A strategist and fine commander, India's new Chief of Defence Staff Gen Anil Chauhan contributed to shaping the country's military policy towards China after the eastern Ladakh standoff escalated following the deadly Galwan Valley clashes.
Known to be forthright yet soft-spoken, Gen Chauhan, as eastern Army Commander from September 2019 to May 2021, injected urgency in bolstering the Indian Army's overall combat readiness along the frontier with China in Arunachal Pradesh and Sikkim sectors.
As India's new Chief of Defence Staff, Gen Chauhan now faces an arduous task of implementing the ambitious theaterisation drive which is aimed at ensuring synergy among the three services and to enhance their overall combat prowess to deal with future security challenges.
Military affairs experts said his key challenge will be to build consensus among the three services for the theaterisation plan as the Indian Air Force has some apprehensions about its roll-out.
"The task ahead of him would be to prepare for joint war-fighting with the three services along with various other stakeholders both in the government and beyond the government, and on occasions also with friendly like-minded countries with similar ideologies," former Deputy Chief of Army Staff Lt Gen Subrata Saha told PTI.
Another retired Army commander described Gen Chauhan as a "fine military" mind who has deep understanding of how to transform the armed forces to deal with the myriad security challenges facing the nation in the future.
"He is polite and collaborative and was popular with his subordinates and peers alike," the commander said.
He said Gen Chauhan contributed significantly in framing the broad military policy in dealing with an aggressive Chinese People's Liberation Army along the nearly 3,500-km-long Line of Actual Control.
On Wednesday, the government announced appointing Gen Chauhan as the new Chief of Defence Staff, more than nine months after the post fell vacant following the death of Gen Bipin Rawat in a helicopter crash.
Gen Chauhan was the Director General of Military Operations (DGMO) when Indian fighter jets pounded a Jaish-e-Mohammad terrorist training camp deep inside Pakistan's Balakot in February 2019.
He was known to have provided key inputs for the operation.
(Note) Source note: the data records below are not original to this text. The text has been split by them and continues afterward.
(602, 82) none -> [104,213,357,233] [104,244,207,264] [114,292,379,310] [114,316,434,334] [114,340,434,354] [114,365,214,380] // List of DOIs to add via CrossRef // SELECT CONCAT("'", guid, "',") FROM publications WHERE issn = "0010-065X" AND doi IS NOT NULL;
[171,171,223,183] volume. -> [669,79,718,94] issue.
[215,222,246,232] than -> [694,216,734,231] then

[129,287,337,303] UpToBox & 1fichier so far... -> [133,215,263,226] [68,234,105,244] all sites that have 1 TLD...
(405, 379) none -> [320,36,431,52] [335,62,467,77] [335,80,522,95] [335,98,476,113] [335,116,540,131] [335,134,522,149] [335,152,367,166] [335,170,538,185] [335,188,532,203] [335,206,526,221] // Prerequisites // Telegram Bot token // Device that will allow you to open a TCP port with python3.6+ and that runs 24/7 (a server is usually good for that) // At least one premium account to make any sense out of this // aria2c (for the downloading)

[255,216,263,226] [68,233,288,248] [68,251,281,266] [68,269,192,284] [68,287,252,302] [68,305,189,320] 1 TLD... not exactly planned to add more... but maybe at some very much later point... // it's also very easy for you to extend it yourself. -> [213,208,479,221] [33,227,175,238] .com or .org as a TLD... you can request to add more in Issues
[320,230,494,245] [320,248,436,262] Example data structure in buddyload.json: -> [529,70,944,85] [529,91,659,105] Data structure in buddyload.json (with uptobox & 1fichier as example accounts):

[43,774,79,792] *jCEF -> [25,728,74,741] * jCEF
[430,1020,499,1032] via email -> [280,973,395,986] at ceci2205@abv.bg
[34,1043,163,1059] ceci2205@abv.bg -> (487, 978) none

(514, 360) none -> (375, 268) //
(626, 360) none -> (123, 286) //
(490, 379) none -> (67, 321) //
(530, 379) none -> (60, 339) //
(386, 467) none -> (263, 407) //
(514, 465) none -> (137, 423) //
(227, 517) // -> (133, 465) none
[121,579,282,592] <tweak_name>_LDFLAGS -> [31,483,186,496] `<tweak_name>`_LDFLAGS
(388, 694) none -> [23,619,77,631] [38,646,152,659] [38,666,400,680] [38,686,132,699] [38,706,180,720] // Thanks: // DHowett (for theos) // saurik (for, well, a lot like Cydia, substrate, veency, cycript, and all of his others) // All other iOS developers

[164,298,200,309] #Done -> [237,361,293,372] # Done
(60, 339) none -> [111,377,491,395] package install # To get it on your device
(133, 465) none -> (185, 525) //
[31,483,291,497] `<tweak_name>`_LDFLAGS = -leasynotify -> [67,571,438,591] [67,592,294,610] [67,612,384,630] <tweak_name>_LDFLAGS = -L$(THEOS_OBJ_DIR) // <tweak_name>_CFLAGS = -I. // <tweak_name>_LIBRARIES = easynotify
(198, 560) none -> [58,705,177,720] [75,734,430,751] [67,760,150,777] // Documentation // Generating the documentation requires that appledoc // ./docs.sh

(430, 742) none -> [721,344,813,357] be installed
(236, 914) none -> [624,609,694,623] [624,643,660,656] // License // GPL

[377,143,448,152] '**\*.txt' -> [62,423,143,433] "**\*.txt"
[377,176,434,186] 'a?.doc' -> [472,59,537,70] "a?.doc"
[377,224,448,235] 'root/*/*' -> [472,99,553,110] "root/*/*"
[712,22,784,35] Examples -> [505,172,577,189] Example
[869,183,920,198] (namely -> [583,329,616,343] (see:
He retired from service in May last year in the rank of Lt General, but assumed the rank of the four-star General after taking charge as India's second Chief of Defence Staff on Friday.
Born on May 18, 1961, Gen Chauhan was commissioned into the 11 Gorkha Rifles of the Indian Army in 1981.
In a career spanning over nearly 40 years, Gen Chauhan held several command, staff and instrumental appointments and had extensive experience in counter-insurgency operations in Jammu and Kashmir and North-East India.
Gen Chauhan retired from the service in May last year when he was serving as the eastern Army Commander.
The officer is an alumnus of the National Defence Academy, Khadakwasla and Indian Military Academy, Dehradun.
In the rank of Maj General, the officer had commanded an Infantry Division in the critical Baramulla sector in the Northern Command.
Later, he commanded a corps in the North East and subsequently went to become the General Officer Commanding-in-Chief of the Eastern Command.
In addition to these command appointments, the officer also tenanted important staff appointments including the charge of Director General of Military Operations.
Earlier, the officer had also served on a United Nations mission to Angola.
For his distinguished and illustrious service in the Army, he was awarded the Param Vishisht Seva Medal, Uttam Yudh Seva Medal, Ati Vishisht Seva Medal, Sena Medal and Vishisht Seva Medal.
In June, the government amended rules paving the way for appointment of any serving or retired Lt General, Air Marshal and Vice Admiral under the age of 62 to the post of Chief of Defence Staff (CDS).
The change in rules allowed three-star officers to become the CDS along with serving chiefs of the three services.
However, the age limit of 62 years for officers to be considered for the post of CDS ruled out a number of officers.
While the age-limit for the three Service Chiefs is 62 years of age or three years of service, whichever is earlier, the age limit for the CDS is 65 years of age with no fixed tenure defined.